BADA-BING! TO DA MOOOOON! But again, we are talking about VINCENT KARTHEISER here people, not Pete Campbell, and, fortunately, VINCENT KARTHEISER doesn’t always look like a squirrely villain from Rescue Rangers. Behold!



Oops. Misfire. Behold!


Hey hey hey! Look at this sorta-good-looking-16-year-old-who-grew-a-beard-over-summer-break. Not bad, Vince. Add in a boutonniere and a Solo cup and you got a prom date you can meet at the front door.

But how’re going to get to prom? What do you suggest, Vince?


Uh, er, okay. I mean, “off the grid” is kind of an awful term, but, you know, going green is good. Save the environment and what-not. What about your current living situation, there, Karthy?


HAHAHAHAHAHAHABLARGHBARFBARFBARF. OH NO, YOU GUYS! SOMEONE BARFED ON MY KEYBOARD! OH MY STARS, THERE IS SO MUCH OF IT!!! WHO’S VOMIT THIS IS OR WHERE IT CAME FROM IS REALLY ANYONE’S GUESS, BUT IT IS MOST DEFINITELY ALL OVER MY KEYBOARD.

Anywhoooooo…where were we? Oh right, Vincent Kartheiser lives in a wooden box with no toilet.
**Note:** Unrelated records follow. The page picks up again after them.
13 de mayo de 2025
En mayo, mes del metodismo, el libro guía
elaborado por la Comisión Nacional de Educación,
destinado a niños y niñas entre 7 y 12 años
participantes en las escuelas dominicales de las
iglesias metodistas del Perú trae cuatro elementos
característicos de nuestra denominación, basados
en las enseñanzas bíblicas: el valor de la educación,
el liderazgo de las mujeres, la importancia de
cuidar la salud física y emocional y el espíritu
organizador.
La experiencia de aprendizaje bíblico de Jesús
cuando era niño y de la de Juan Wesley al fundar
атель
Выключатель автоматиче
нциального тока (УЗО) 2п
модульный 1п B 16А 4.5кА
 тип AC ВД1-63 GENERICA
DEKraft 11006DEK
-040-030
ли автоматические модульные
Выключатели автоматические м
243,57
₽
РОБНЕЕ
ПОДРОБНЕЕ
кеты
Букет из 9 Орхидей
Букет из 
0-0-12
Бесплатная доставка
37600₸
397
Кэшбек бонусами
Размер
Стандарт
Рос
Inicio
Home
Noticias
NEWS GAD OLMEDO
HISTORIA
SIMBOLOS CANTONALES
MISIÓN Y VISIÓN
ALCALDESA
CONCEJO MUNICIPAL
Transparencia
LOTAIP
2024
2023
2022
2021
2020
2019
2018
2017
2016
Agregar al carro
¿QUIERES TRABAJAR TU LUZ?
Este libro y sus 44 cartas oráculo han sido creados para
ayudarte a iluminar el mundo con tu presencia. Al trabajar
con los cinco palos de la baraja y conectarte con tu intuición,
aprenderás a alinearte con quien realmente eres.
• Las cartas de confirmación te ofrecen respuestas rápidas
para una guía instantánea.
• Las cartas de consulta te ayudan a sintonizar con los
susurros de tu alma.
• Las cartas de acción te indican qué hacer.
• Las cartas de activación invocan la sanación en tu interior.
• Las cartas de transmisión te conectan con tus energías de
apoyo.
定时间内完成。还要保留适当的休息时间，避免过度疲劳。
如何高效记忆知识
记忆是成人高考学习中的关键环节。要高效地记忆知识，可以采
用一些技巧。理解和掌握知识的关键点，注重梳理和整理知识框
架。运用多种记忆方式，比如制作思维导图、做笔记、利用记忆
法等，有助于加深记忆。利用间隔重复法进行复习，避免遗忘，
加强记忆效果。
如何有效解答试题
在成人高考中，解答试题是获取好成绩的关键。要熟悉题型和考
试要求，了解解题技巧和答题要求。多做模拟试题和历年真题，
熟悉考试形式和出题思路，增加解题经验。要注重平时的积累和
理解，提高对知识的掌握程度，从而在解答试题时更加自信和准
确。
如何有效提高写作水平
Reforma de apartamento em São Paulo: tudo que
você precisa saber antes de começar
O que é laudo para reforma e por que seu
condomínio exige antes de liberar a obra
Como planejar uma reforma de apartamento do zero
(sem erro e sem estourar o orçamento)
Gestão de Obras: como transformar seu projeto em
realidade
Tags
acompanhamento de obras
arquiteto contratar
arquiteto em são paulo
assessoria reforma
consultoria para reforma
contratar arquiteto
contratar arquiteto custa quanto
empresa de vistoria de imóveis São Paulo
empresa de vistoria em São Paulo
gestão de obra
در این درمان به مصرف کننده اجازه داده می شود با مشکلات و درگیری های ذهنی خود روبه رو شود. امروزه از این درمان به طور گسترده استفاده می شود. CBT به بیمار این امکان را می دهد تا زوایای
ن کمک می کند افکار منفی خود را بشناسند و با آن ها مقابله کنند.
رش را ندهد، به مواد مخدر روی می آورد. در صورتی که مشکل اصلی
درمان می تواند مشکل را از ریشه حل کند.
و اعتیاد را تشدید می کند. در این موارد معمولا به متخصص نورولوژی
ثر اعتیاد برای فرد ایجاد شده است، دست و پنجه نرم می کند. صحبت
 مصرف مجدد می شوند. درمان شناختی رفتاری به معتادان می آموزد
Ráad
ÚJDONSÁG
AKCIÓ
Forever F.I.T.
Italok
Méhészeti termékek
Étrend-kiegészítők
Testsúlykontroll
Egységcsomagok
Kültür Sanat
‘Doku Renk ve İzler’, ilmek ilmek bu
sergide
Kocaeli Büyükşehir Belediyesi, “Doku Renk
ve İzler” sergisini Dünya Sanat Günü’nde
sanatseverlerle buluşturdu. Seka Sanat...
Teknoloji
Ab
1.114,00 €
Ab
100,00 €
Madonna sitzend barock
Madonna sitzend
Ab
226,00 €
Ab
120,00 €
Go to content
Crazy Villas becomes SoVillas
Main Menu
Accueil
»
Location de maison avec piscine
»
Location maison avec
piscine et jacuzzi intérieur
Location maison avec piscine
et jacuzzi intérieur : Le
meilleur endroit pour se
You know, normal, everyday actor-on-a-hit-television-series type stuff. What’s that, guest in my home? Need to avail yourself of the facilities? The neighbors or the goodly Burger King down the street will be more than happy to fulfill your dumping needs.

But that’s alright, Vincent. No car, no problem. No toilet, NO PROBLEM! We can live with the public transportation and pooping in a mason jar as long as he treats us right! Am I right, ladies? Sure I am. So what do you say, Vinny?


HAHAHAHAHAHAOHSHIT! YOU GUYS, MY EYES JUST ROLLED RIGHT OUT OF MY HEAD! HOW AM I GOING TO FINISH THIS COLUMN WITH MY KEYBOARD COVERED IN VOMIT AND NO EYES??? Oh well. R.I.P. my eyes. R.I.P. my keyboard. At least the former won’t have to look at this last press image and the later won’t have to comment on it. Tell Vincent Kartheiser that if I see him, I am going to hit him.